Adding to this, Dr Dutta explains it is important to understand a child can never get over the grief of losing a parent. They have to just grow through it. “Staying connected with the child is most important. Children need constant support for at least the first two years.”
Orphaned children and the role of NGOs/Childline services
In the pandemic, amid all the paranoia, insincere messages about orphaned children and their adoption are being circulated on social media. The government has advised the general public against encouraging and engaging such action.
“NGOs and Childline services step in when there is an emergency and no one knows what to do to ensure the child’s safety and well-being. If that has been taken care of by the parents, this may not be required. Of course, legal formalities will need to be completed and the police and courts will need to be informed and involved for that. There are NGOs that help in this,” says Dr Dutta.
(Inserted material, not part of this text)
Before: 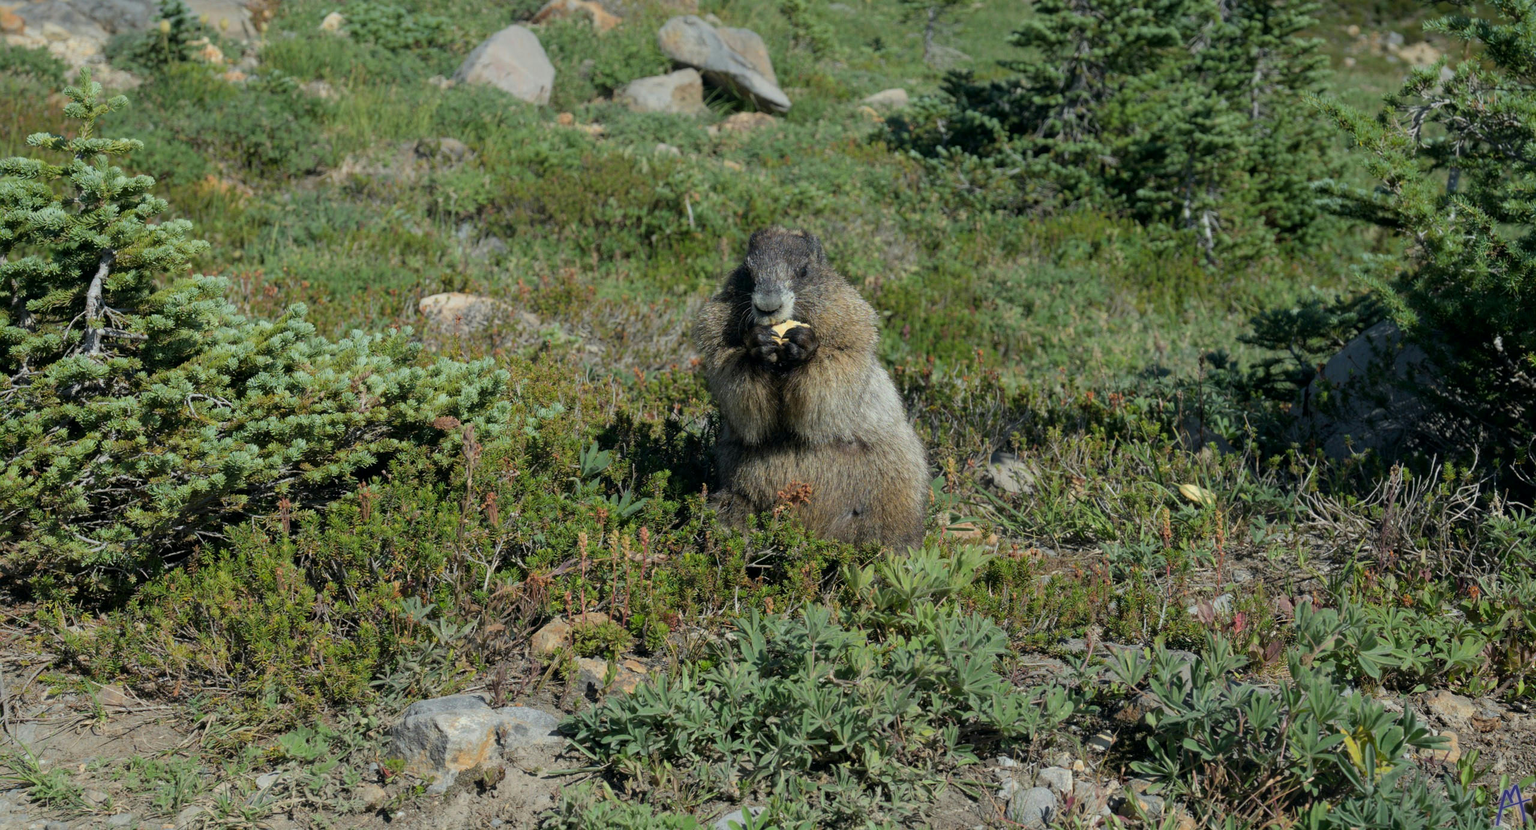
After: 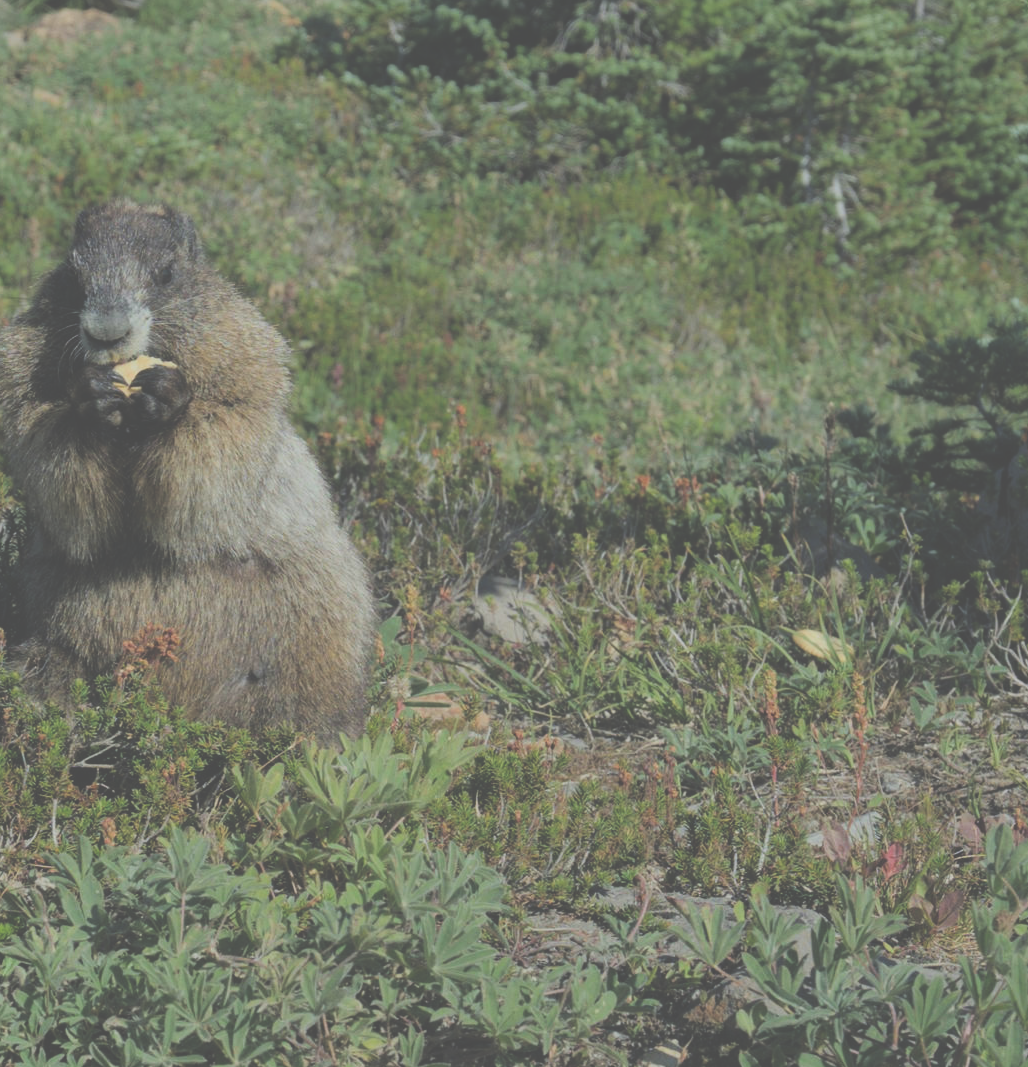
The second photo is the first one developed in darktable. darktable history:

According to the Ministry of Women and Child Development, children without parents or caregivers are defined as “children in need of care and protection”. If a child is found to have lost both parents to COVID-19, with no one to look after them, they ought to be produced before the District Child Welfare Committee (CWC) within 24 hours.
Additionally, it states that information about a child who has lost their parents, can be shared with the Childline helpline 1098, and the local Childline will then help in producing the child before the CWC. It will also help in assisting CWC with the well-being of the child, whenever required.
Also, if the child is restored to any kind of kinship care, CWC will continue to check their well-being on a regular basis. People wishing to adopt orphan children must approach Central Adoption Resource Authority (CARA) only for lawful adoptions.